3.) Public sector unions are in the dog house — “A new Rasmussen Reports national telephone survey shows that 45% of Americans now at least somewhat favor unions for public employees, while the identical number (45%) are opposed to them. These findings include 21% who Strongly Favor such unions versus 30% who are Strongly Opposed to them,” reports the polling firm. “In May of last year, 53% of Adults favored unions for public employees, while 37% opposed them.” If the change from May 2010 to now seems drastic, just wait until their poorly funded pensions are dropped in America’s lap.

4.) Annals of overreaction: put shrinks in charge of gun control — While most Americans would agree that paranoid schizophrenics should not have access to firearms, Gawker’s John Cook retro-remedy for Jared Loughner’s Tucson massacre is a classic example of exactly what not to do: “Ask yourself which measure, had it been in place in the three years prior to the killings, would have been more likely to prevent them: A pledge from Sarah Palin to refrain from violent rhetoric, or a requirement in Arizona that all gun sales be accompanied by a note from a mental health professional certifying competence. Thousands have been demanding the former for the past two days; I haven’t heard anyone propose the latter.” No one’s proposed it yet, but you can bet someone will. A Congressional Democrat has seen fit, after all, to propose a law that desecrates the First Amendment. What’s to stop lawmakers from proposing a law that would add a prohibitively expensive obstacle to maintaing the second one?

5.) Wind farms will make you sick — Mike Eaton of Oregon doesn’t hate the environment, but he does hate feeling nauseated every time he comes home. The windmills near his home “make me seasick and nauseous,” Eaton told Miller-McCune. “I take medication for it, but it just keeps it slightly balanced so I’m not vomiting all the time, to be honest with you.” Dan Williams also has a problem that he can’t ignore. “It’s like a train that’s neither coming or going, or a plane that’s constantly hovering, or an ocean that’s not breaking or receding….I will also sometimes get real tight in the chest and feel like I’m having a panic attack.” In response to these and other allegations of sickness, the windmill industry, which is profiting heavily from government subsidies, hired a group of scientists to call people like Eaton and Williams crazy. “A panel of experts hired by the U.S. and Canadian wind energy associations last year said the noise from wind turbines is no more harmful to human health than the average annoying sound.

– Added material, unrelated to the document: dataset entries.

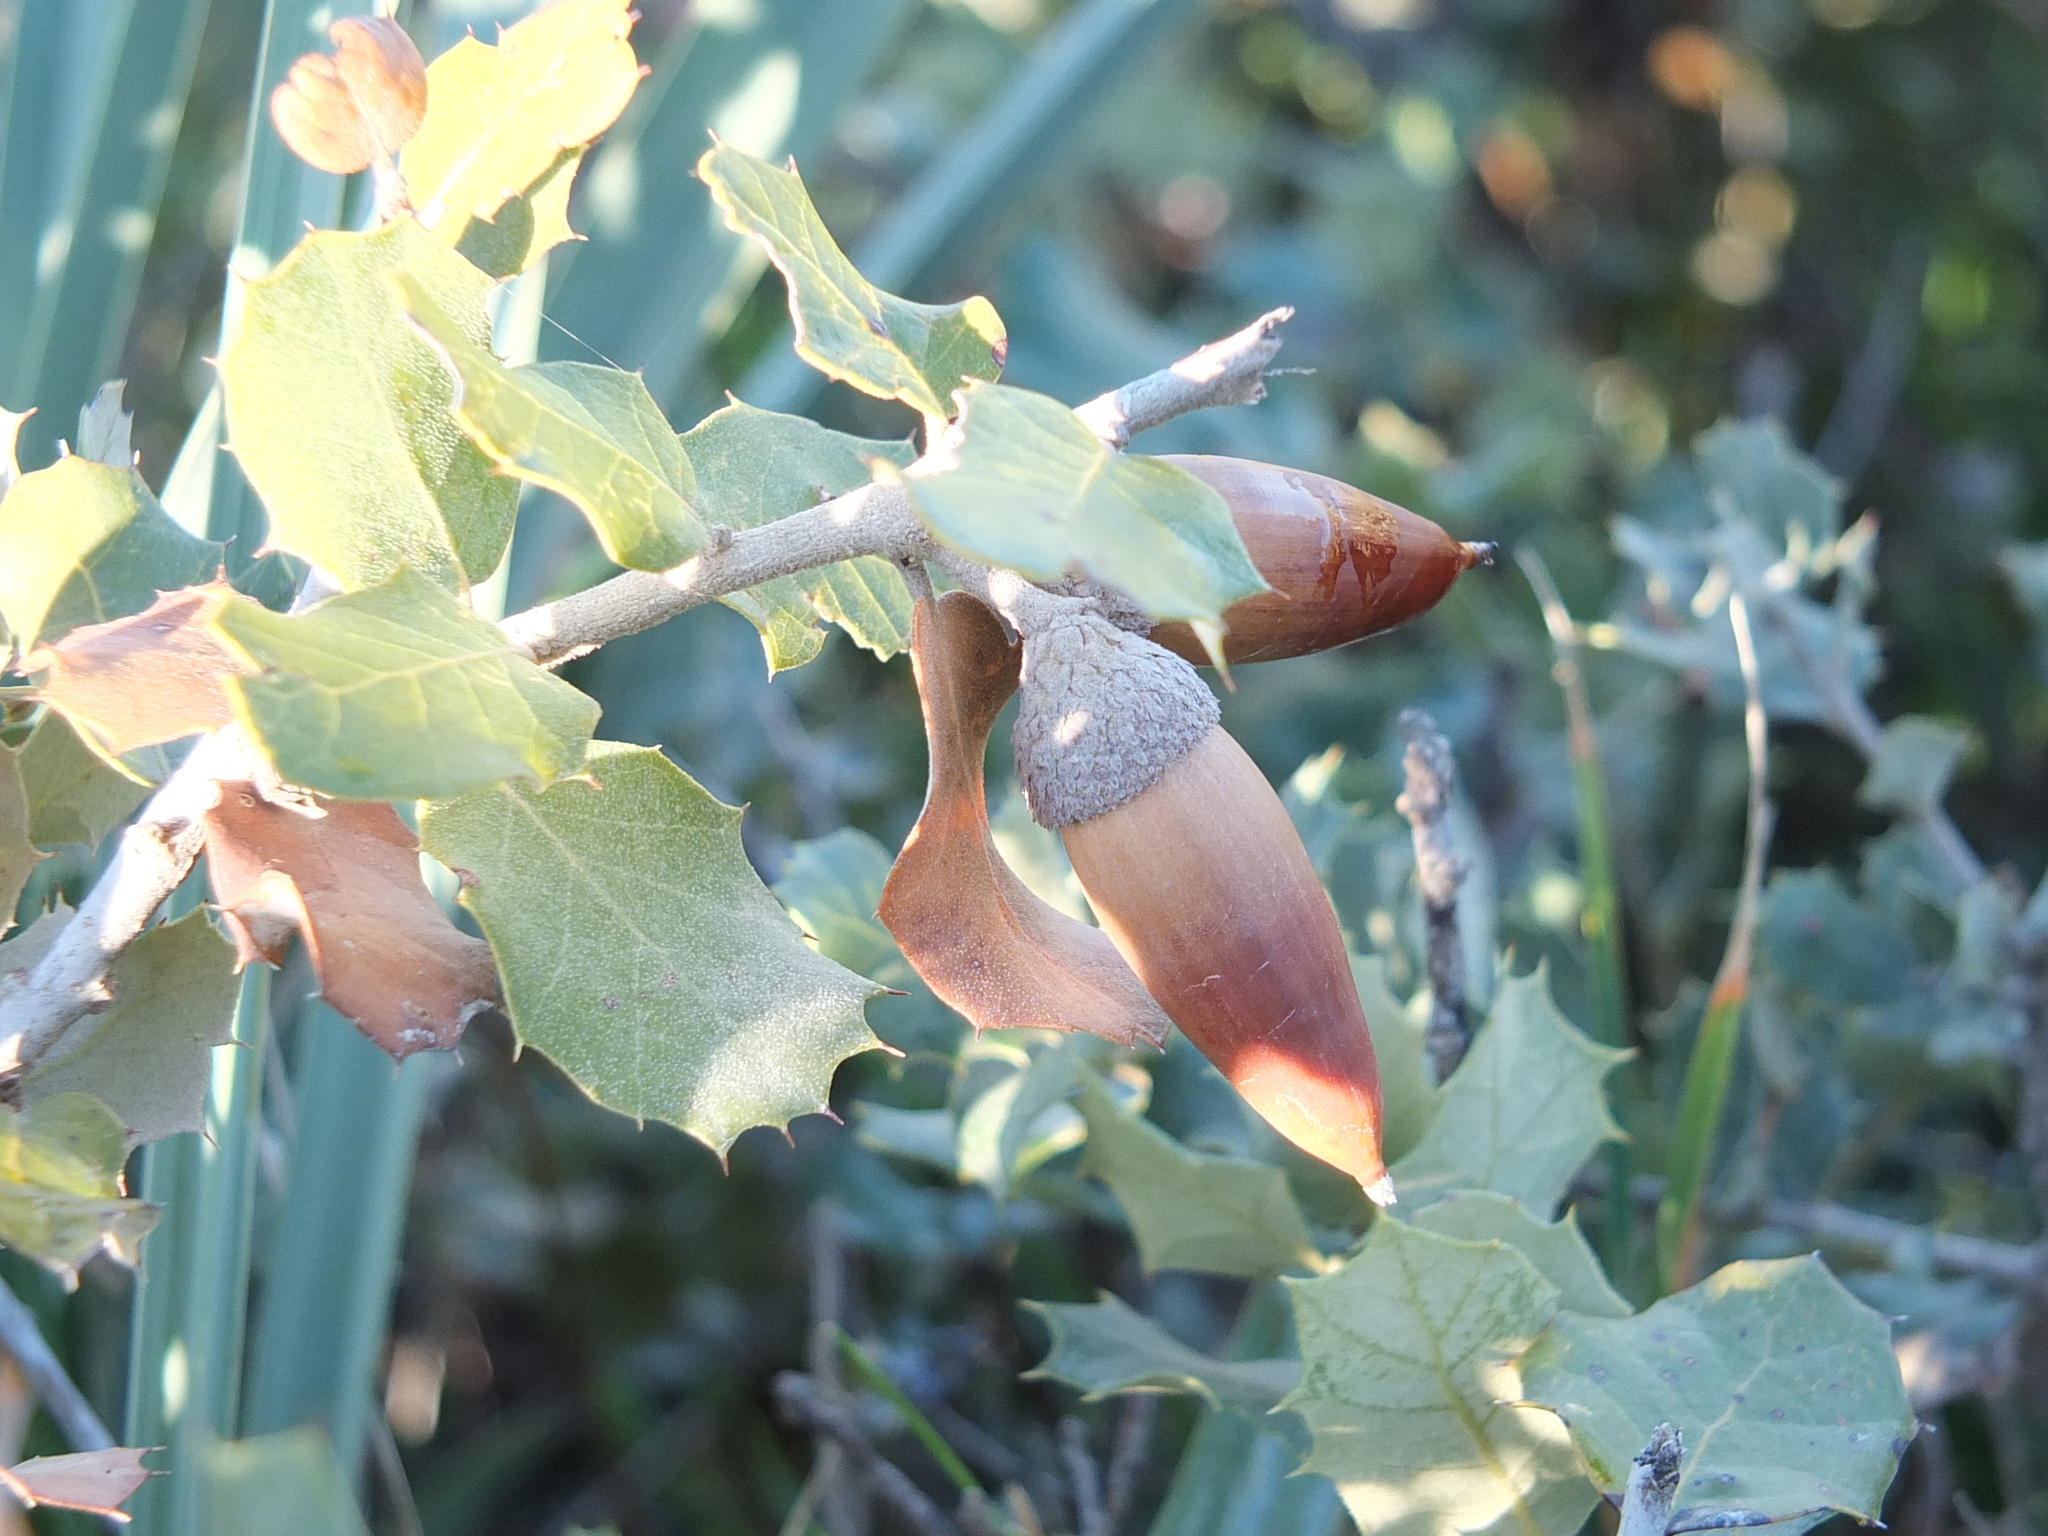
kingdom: Plantae
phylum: Tracheophyta
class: Magnoliopsida
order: Fagales
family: Fagaceae
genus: Quercus
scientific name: Quercus rotundifolia
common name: Holm oak
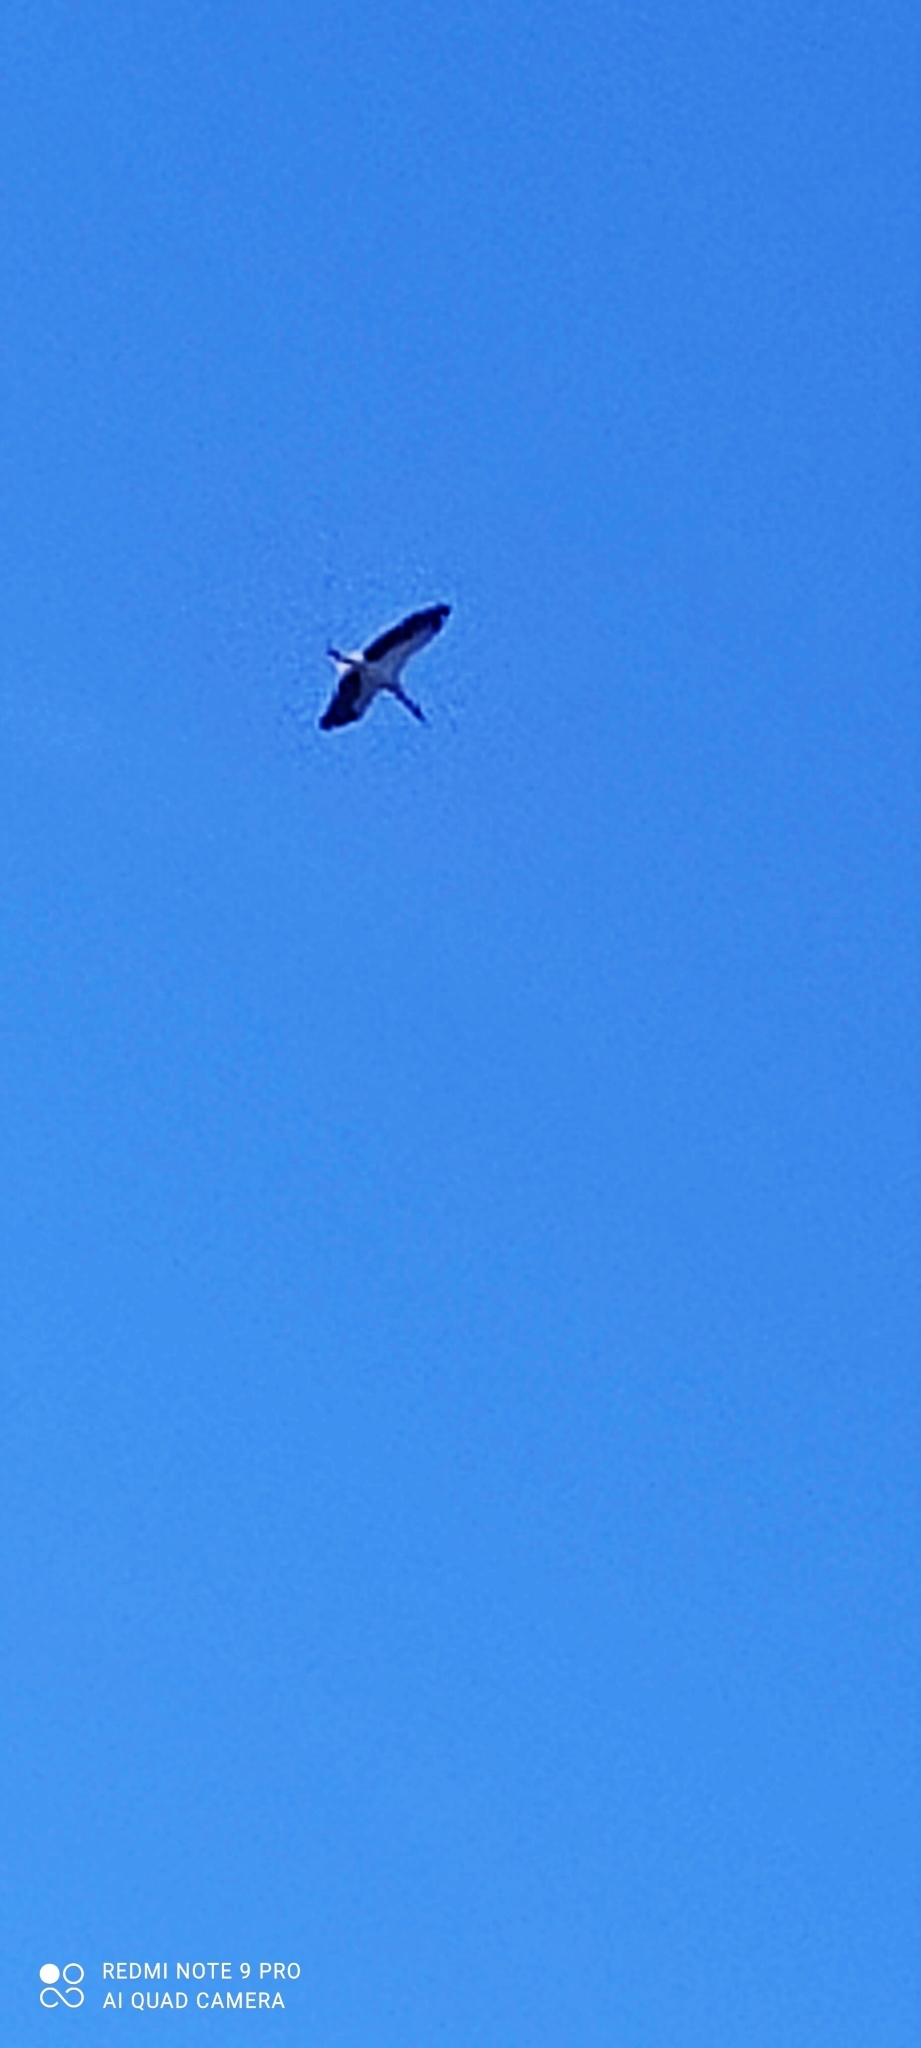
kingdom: Animalia
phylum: Chordata
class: Aves
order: Ciconiiformes
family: Ciconiidae
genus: Ciconia
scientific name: Ciconia ciconia
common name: White stork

Setbacks less than a mile, they determined, are fine. Noise problems reported by neighbors, they said, are psychological.”

6.) We are all handicapped now — “The Equal Employment Opportunity Commission says charges of disability discrimination rose by about 17 percent to 25,165 claims. Overall, the agency received nearly 100,000 claims during the 2010 fiscal year, a 7 percent increase and the highest number in its 45-year history,” reports the AP. “The spike in disability claims began in the months after Congress approved changes to the Americans with Disabilities Act in 2009. The changes made it easier for people with treatable conditions like epilepsy, cancer or mental illness to claim they are disabled.” File this one under “Unintended Consequences.”